P3-5: Grid-Based Predictions of Biodiversity and Ecosystem Services at Different Spatial Scales

PhD Student: Felix Klaus
Supervisor: Dr. Ingo Grass
Department: Crop Sciences, Division of Agroecelogy

Project Description:
Recent studies have shown that biodiversity loss may be scale-dependent with greatest losses occurring at large spatial scales (Vellend et al., 2013). However, drawing the line between "large" and "small" scales is context-dependent and may be affected by organism size and mobility. In addition, ecological systems are characterized by interactions between local and landscape scales, and large-scale biodiversity loss may feedback to smaller spatial scales (Tscharntke et al., 2012), for example through landscape context effects or metacommunity dynamics.

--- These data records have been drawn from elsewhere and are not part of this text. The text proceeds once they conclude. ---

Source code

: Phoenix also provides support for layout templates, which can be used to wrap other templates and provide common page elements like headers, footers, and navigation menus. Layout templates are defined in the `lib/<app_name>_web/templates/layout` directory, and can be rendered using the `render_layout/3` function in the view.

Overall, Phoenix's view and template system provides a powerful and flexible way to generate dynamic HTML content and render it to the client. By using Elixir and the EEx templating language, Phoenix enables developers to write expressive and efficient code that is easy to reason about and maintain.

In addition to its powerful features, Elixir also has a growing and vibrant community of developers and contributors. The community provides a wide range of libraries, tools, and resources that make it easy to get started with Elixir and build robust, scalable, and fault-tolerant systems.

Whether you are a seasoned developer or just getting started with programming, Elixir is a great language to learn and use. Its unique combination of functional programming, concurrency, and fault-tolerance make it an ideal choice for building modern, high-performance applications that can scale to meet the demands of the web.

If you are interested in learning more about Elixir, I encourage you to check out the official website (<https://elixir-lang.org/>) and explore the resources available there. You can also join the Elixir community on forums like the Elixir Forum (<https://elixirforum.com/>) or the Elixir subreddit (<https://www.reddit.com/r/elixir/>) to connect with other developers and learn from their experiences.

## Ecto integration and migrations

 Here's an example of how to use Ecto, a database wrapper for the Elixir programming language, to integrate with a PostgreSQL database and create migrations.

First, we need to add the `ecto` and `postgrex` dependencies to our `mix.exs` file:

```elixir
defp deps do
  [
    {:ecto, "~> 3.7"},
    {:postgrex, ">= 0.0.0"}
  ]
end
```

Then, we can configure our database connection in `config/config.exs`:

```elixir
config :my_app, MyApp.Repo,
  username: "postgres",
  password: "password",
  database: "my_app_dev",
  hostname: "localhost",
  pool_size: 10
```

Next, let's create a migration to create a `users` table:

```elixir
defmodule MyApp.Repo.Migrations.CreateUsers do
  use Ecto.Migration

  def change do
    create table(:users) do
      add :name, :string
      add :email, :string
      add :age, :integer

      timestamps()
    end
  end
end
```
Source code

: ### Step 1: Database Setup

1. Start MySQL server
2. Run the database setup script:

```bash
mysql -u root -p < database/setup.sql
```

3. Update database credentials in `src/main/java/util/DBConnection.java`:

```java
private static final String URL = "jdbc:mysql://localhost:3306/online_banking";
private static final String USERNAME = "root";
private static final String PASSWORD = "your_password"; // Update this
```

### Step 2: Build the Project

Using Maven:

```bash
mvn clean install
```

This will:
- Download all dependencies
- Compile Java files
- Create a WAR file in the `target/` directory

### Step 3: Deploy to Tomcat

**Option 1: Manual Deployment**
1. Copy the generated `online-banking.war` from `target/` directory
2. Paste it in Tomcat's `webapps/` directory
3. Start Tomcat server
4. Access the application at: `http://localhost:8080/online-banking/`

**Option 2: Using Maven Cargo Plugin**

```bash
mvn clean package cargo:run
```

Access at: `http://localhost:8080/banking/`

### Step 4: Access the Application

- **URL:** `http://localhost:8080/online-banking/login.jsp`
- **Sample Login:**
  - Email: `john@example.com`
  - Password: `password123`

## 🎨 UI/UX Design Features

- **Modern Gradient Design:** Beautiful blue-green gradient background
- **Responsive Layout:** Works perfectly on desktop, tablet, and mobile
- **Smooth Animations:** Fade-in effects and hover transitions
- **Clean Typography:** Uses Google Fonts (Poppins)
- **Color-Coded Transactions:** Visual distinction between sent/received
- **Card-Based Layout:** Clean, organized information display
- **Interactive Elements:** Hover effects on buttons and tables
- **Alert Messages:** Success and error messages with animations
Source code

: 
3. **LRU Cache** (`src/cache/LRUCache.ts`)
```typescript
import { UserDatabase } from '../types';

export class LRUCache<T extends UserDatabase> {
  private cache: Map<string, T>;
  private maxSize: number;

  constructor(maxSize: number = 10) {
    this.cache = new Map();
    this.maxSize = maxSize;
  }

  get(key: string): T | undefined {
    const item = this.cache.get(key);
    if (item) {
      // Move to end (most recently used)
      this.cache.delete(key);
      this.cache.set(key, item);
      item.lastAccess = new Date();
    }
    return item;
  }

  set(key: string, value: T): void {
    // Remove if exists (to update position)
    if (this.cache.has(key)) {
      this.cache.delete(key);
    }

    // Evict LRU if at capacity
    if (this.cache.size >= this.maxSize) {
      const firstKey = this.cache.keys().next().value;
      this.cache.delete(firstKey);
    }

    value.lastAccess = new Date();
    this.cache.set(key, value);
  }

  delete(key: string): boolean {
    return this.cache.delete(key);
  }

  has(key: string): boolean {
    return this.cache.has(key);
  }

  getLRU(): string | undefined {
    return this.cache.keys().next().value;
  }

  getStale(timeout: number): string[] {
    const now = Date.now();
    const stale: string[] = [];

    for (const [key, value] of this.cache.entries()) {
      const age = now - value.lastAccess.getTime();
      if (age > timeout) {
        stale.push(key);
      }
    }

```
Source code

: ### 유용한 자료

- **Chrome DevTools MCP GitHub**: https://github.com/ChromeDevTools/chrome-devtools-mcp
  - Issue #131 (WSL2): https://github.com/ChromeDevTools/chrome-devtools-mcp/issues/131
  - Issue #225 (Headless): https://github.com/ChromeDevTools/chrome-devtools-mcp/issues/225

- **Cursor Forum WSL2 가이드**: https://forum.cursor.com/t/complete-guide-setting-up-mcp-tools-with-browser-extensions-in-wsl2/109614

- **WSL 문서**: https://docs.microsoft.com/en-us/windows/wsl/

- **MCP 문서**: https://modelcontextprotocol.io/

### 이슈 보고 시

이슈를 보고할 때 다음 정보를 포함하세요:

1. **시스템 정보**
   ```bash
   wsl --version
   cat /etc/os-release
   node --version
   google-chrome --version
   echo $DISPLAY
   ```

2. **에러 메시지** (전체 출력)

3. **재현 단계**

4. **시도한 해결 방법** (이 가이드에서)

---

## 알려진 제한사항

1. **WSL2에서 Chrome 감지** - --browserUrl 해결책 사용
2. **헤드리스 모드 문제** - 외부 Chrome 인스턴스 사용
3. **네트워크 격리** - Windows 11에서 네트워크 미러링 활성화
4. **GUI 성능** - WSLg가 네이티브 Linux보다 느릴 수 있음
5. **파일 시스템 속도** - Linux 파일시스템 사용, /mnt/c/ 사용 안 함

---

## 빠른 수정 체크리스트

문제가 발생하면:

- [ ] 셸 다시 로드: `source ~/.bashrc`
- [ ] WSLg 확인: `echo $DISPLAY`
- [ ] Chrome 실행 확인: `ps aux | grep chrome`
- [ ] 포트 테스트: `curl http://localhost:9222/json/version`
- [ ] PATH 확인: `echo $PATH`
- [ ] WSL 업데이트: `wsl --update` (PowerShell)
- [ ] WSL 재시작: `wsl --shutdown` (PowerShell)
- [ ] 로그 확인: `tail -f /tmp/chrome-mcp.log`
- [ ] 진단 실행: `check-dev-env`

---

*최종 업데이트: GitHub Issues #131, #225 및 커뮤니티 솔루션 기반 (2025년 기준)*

At current, ecological studies mostly focus on particular habitats rather than on whole landscapes, and interpolated maps of biodiversity and associated ecosystem services across several spatial scales are lacking (Martin et al., 2012). There is still only a handful of studies covering several orders of magnitude, bridging the gap between small-scale systems and larger spatio-temporal scales. In this project, we propose to study biodiversity across scales by employing grid-based, i.e. systematic sampling approaches (Scherber et al., 2012) in replicated landscape grids. Based on experience from previous cohorts, we will extend the spatial and temporal sampling resolution and include habitat types such as forest and urban areas. Our project will therefore be among the first worldwide to perform grid-based sampling of whole landscapes. We will sample simultaneously at several spatial scales, allowing us to assess effects of spatial grain and extent on the response variables. Data on abundance and species richness of several taxonomic groups (plants, arthropods, birds) and associated ecosystem services (e.g. pollination, parasitism) will be collected repeatedly over time, providing spatio-temporal datasets that can be ideally analyzed using mixed model approaches that allow for spatio-temporal autocorrelation, hierarchical random effects, non-linear fixed effects and non-normal errors. Fine scale data on landscape structure and habitat composition will be collected using unmanned aerial vehicles (UAVs), allowing us to study also landscape changes (crop rotation) in real-time and at sufficient spatio-temporal resolution. In particular, the datasets generated in this project will be ideal candidates to test GAMLSS approaches, as organism abundances and species numbers will provide a wealth of non-normal response distributions, likely showing attributes such as zero-inflation, over- or underdispersion, skewed distributions and mixtures of distributions, and complex multidimensional patterning in space and time.

This project will be an essential link between theory-driven projects (e.g. P3-1), modeling projects (e.g. P3-4, P3-7), and other data-generating projects (e.g. P3-3, P3-4). Overall, we will combine grid-based sampling approaches with state-of-the-art statistical modelling to create predictions for biodiversity and ecosystem processes across scales (together with P3-6). Our approach will allow us to re-assess concepts such as landscape context using spatially explicit data. Such data and models are urgently needed in the face of biodiversity loss under increasing demands for agricultural land as the world's population grows.

Martin, L. J., Blossey, B. and Ellis, E. (2012), Mapping where ecologists work: biases in the global distribution of terrestrial ecological observations, Frontiers in Ecology and the Environment 10, 195-201.

Scherber, C., Lavandero, B., Meyer, K. M., Perovic, D., Visser, U., Wiegand, K. and Tscharntke, T. (2012), Scale effects in biodiversity and biological control: Methods and statistical analysis, in G. M. Gurr, S. D. Wratten, W. E. Snyder and D. M. Y. Read, eds, 'Biodiversity and Insect Pests', John Wiley & Sons, Ltd, Chichester, UK, pp. 121-138.

Tscharntke, T., Tylianakis, J. M., Rand, T. A., Didham, R. K., Fahrig, L., Batáry, P., Bengtsson, J., Clough, Y., Crist, T. O., Dormann, C. F., Ewers, R. M., Fru?nd, J., Holt, R. D., Holzschuh, A., Klein, A. M., Kleijn, D., Kremen, C., Landis, D. A., Laurance, W., Lindenmayer, D., Scherber, C., Sodhi, N., Ste_an-Dewenter, I., Thies, C., van der Putten, W. H. and Westphal, C. (2012), Landscape moderation of biodiversity patterns and processes - eight hypotheses, Biological Reviews 87, 661-685.

Vellend, M., Baeten, L., Myers-Smith, I. H., Elmendorf, S. C., Beauséjour, R., Brown, C. D., De Frenne, P., Verheyen, K. and Wipf, S. (2013), Global meta-analysis reveals no net change in local-scale plant biodiversity over time, Proceedings of the National Academy of Sciences 110, 19456-19459.